Work to be completed:
Find the line with "an IHC photomicrograph" in the entries below. Repeat it, every following line, and the line with "histopathology image displays", exactly and with nothing added.

Exercise inputs:
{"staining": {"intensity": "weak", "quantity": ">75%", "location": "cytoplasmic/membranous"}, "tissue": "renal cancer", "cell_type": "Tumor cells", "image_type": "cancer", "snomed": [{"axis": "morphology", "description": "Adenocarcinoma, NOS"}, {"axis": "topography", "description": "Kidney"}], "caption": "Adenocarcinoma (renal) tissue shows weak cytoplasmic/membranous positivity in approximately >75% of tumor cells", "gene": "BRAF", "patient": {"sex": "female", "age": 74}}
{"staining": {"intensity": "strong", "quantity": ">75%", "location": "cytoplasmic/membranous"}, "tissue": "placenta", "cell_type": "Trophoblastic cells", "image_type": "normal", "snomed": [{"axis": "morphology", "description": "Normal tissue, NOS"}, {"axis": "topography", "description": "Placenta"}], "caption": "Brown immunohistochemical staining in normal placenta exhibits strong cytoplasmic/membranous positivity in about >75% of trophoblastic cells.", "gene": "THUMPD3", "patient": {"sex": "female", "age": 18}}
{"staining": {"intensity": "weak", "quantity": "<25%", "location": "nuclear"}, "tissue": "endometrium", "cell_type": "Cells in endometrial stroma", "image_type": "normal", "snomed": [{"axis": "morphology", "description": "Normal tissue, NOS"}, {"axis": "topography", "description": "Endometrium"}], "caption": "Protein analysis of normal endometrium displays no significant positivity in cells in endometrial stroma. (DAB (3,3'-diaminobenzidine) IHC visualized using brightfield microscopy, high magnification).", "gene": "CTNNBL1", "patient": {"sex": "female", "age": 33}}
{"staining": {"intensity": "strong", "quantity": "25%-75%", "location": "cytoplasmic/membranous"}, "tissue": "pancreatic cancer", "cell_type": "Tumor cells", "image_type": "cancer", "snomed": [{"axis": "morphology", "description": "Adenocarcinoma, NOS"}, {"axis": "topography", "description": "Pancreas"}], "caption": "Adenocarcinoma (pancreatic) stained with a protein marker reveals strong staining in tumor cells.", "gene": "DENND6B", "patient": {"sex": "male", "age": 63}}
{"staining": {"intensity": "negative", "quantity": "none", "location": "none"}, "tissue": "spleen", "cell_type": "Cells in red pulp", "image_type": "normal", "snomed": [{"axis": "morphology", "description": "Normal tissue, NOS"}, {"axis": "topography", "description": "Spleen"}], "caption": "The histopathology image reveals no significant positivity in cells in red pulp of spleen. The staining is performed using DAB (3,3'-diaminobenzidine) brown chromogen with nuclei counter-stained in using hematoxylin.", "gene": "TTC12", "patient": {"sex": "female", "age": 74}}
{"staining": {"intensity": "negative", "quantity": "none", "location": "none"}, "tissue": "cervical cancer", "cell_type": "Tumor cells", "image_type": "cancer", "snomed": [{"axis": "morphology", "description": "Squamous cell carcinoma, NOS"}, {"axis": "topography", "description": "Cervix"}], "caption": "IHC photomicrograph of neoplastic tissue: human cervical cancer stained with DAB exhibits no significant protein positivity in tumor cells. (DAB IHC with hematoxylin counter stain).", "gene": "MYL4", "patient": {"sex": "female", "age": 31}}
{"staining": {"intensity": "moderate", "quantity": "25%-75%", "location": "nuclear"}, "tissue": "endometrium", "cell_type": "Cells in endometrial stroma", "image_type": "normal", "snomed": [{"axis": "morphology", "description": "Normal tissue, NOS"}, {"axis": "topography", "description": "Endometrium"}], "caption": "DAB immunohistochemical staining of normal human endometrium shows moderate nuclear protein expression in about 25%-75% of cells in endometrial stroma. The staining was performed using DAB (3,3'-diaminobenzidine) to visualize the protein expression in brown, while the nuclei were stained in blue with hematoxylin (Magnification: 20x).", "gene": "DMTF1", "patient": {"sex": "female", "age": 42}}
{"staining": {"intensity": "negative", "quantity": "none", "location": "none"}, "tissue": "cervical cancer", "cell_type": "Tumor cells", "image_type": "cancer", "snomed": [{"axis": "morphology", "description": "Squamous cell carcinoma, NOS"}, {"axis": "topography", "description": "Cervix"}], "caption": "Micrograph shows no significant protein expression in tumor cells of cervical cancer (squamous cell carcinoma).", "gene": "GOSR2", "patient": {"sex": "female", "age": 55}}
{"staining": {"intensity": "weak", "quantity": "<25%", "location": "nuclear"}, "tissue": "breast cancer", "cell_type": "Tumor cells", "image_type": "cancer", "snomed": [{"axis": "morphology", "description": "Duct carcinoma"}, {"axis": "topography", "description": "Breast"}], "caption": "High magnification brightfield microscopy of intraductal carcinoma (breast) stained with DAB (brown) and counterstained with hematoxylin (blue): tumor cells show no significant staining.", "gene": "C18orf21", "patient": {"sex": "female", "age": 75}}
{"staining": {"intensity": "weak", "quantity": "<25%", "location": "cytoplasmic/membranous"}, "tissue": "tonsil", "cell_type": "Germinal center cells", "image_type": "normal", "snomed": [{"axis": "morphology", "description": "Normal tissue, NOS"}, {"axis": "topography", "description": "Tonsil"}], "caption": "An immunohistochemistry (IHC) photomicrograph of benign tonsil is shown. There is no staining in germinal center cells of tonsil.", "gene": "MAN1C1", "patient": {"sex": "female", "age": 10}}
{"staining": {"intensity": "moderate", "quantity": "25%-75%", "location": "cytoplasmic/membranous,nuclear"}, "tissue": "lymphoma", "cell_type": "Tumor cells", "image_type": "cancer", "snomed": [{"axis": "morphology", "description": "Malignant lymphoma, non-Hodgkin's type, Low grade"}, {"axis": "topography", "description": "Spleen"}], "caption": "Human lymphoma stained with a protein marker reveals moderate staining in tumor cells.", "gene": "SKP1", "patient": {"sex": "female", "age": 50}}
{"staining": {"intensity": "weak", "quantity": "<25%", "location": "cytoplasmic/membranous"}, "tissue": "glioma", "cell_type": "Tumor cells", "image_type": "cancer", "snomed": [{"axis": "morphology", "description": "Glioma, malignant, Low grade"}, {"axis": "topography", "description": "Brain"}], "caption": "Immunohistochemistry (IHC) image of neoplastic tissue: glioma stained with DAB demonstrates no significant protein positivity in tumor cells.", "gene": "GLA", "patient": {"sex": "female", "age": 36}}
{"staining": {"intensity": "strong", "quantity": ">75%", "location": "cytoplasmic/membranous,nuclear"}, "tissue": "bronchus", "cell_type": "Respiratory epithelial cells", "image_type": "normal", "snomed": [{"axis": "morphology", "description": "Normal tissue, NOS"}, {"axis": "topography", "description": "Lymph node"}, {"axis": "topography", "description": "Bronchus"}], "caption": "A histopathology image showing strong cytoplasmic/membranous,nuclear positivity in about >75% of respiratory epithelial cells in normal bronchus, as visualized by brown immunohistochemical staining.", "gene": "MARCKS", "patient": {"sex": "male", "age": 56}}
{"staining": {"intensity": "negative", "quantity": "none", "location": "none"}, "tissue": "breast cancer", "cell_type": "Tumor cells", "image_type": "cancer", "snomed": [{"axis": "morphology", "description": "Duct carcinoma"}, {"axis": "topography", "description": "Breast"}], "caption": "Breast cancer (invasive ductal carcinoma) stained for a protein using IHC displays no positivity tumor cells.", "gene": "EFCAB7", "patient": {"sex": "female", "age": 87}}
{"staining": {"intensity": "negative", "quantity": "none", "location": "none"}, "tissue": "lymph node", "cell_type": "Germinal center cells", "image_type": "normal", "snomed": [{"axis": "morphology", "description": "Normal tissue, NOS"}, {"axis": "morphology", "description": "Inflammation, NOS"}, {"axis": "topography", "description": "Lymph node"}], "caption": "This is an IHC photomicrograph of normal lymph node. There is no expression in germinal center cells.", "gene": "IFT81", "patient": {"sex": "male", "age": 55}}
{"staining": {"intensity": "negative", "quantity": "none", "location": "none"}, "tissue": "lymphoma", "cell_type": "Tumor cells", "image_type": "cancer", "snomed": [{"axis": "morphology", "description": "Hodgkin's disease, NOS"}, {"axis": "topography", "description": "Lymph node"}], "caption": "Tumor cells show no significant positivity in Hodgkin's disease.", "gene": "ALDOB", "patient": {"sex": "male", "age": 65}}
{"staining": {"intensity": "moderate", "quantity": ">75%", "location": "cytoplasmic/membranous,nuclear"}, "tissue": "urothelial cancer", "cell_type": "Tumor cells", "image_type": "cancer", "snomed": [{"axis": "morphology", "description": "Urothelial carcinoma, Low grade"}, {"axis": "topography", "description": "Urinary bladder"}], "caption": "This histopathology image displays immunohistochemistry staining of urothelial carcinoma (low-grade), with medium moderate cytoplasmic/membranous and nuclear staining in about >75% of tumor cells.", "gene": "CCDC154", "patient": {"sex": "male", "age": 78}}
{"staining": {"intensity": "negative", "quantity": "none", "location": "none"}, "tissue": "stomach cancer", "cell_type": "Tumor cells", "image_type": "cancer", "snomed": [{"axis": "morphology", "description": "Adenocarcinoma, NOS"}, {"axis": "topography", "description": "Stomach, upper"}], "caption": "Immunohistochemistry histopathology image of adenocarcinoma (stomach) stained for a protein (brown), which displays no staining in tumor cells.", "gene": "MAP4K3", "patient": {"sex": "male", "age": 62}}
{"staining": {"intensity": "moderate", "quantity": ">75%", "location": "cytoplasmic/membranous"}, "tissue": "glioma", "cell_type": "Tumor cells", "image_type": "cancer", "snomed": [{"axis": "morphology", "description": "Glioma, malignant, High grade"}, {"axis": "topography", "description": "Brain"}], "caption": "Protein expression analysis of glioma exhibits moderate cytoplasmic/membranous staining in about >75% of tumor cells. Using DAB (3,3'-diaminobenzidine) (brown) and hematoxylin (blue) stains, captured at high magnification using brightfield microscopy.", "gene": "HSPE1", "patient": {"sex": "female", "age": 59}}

Written solution:
{"staining": {"intensity": "negative", "quantity": "none", "location": "none"}, "tissue": "lymph node", "cell_type": "Germinal center cells", "image_type": "normal", "snomed": [{"axis": "morphology", "description": "Normal tissue, NOS"}, {"axis": "morphology", "description": "Inflammation, NOS"}, {"axis": "topography", "description": "Lymph node"}], "caption": "This is an IHC photomicrograph of normal lymph node. There is no expression in germinal center cells.", "gene": "IFT81", "patient": {"sex": "male", "age": 55}}
{"staining": {"intensity": "negative", "quantity": "none", "location": "none"}, "tissue": "lymphoma", "cell_type": "Tumor cells", "image_type": "cancer", "snomed": [{"axis": "morphology", "description": "Hodgkin's disease, NOS"}, {"axis": "topography", "description": "Lymph node"}], "caption": "Tumor cells show no significant positivity in Hodgkin's disease.", "gene": "ALDOB", "patient": {"sex": "male", "age": 65}}
{"staining": {"intensity": "moderate", "quantity": ">75%", "location": "cytoplasmic/membranous,nuclear"}, "tissue": "urothelial cancer", "cell_type": "Tumor cells", "image_type": "cancer", "snomed": [{"axis": "morphology", "description": "Urothelial carcinoma, Low grade"}, {"axis": "topography", "description": "Urinary bladder"}], "caption": "This histopathology image displays immunohistochemistry staining of urothelial carcinoma (low-grade), with medium moderate cytoplasmic/membranous and nuclear staining in about >75% of tumor cells.", "gene": "CCDC154", "patient": {"sex": "male", "age": 78}}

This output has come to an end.